Slayton has been a perfect editorial fit for a magazine that celebrates a landscape rife with the elements of his passions – hiking, skiing, and birding. Fortunately for Vermont Life readers, he also has been a superb translator of those and of Vermont’s unique sense of place.

Slayton, a native Vermonter, graduated from UVM in 1963 with a degree in English and history; while there, he worked in food service and as a dorm counselor for his board and room. In an interview with Vermont Business Magazine a few years ago, he recalled how influenced he continues to be by some of his professors, including Betty Bandel, Bob Cochran, Jeremy Felt, and others. Following graduation, his next stop was the Army, and, after that tour, he began a twenty-year career as a newspaperman, starting at the Rutland Herald as a city reporter. He became a member – and later, chief – of the Vermont Press Bureau, covering state government. Later still, he was the editorial page editor of the Barre-Montpelier Times Argus.

In 1986, Slayton began his second career as Vermont Life’s editor. He saw the state publication through the technological revolution that all publishing has weathered, as well as threatening financial times and the concomitant need to bring in revenue through advertising and expanded, related sales, including its famous calendars. Vermont Life has a circulation of 75,000 paid subscribers, with an estimated far-and-wide readership of 200,000. A recent review by a Montana reader on Amazon.com cited the magazine as “a cornucopia of information for those who live there or (in my case) yearn to live there. Don’t pass up this magazine,” he exhorted us. Many of the magazine’s readers are Vermont expats, and one, now living in Seattle, also wrote an Amazon review, saying she picks up the magazine when she is feeling homesick. “It’s like a nice slab of apple pie with sharp Cabot cheddar on the side – a piece of home every month.”

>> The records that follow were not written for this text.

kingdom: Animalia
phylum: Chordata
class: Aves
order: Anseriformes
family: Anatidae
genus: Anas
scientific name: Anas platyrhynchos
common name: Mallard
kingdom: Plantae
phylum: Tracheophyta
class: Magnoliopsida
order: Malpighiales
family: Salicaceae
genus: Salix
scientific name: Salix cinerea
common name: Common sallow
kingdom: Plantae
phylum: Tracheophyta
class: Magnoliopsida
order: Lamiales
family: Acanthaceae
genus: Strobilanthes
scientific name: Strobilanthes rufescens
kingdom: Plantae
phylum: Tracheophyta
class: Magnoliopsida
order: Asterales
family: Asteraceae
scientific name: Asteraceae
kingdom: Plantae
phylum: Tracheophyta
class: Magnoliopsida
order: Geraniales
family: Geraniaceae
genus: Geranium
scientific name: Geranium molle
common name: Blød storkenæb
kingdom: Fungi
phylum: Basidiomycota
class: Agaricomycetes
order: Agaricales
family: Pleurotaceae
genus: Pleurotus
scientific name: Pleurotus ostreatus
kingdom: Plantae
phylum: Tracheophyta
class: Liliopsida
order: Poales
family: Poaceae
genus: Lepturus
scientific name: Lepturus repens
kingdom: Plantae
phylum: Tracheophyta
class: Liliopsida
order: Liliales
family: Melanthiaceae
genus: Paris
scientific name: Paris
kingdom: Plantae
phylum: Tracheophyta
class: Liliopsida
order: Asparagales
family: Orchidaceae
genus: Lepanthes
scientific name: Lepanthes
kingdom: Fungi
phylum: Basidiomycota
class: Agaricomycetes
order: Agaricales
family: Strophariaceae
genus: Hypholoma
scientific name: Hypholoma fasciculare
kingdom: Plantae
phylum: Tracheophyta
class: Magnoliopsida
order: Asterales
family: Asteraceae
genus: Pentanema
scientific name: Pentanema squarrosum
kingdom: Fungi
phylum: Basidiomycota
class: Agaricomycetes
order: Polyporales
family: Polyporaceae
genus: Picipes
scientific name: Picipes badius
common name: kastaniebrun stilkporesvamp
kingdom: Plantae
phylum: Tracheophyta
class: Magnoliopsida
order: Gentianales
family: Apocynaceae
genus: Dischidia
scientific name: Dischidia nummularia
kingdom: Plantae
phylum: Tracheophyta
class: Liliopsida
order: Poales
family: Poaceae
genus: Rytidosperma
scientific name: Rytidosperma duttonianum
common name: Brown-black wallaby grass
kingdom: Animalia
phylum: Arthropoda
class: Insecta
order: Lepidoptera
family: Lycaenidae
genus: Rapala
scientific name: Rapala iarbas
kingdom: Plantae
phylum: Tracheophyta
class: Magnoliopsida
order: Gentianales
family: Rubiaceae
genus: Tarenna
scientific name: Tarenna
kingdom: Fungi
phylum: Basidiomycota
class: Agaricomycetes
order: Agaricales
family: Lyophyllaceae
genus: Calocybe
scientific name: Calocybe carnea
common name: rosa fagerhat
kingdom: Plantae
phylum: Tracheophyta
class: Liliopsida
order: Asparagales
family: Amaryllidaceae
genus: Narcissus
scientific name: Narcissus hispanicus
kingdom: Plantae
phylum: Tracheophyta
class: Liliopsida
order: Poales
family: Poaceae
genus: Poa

Slayton has attracted many of Vermont’s best writers and photographers as contributors, and during his tenure, the magazine has won 95 regional and national awards for writing, photography, and covers. That success is closely tied to his direction, fueled by his belief in Vermont’s uniqueness. “Vermont has lots of ‘there’ – it feels like a real and definable place,” he said in one of his Vermont Public Radio commentaries. Vermont, he said, is “a place where people tend to ignore social classes. … college professors do not have significantly greater social cachet here than masons or printers or lawyers or contractors, and people tend to be listened to on the strength of their arguments, rather than on the authority of their position.”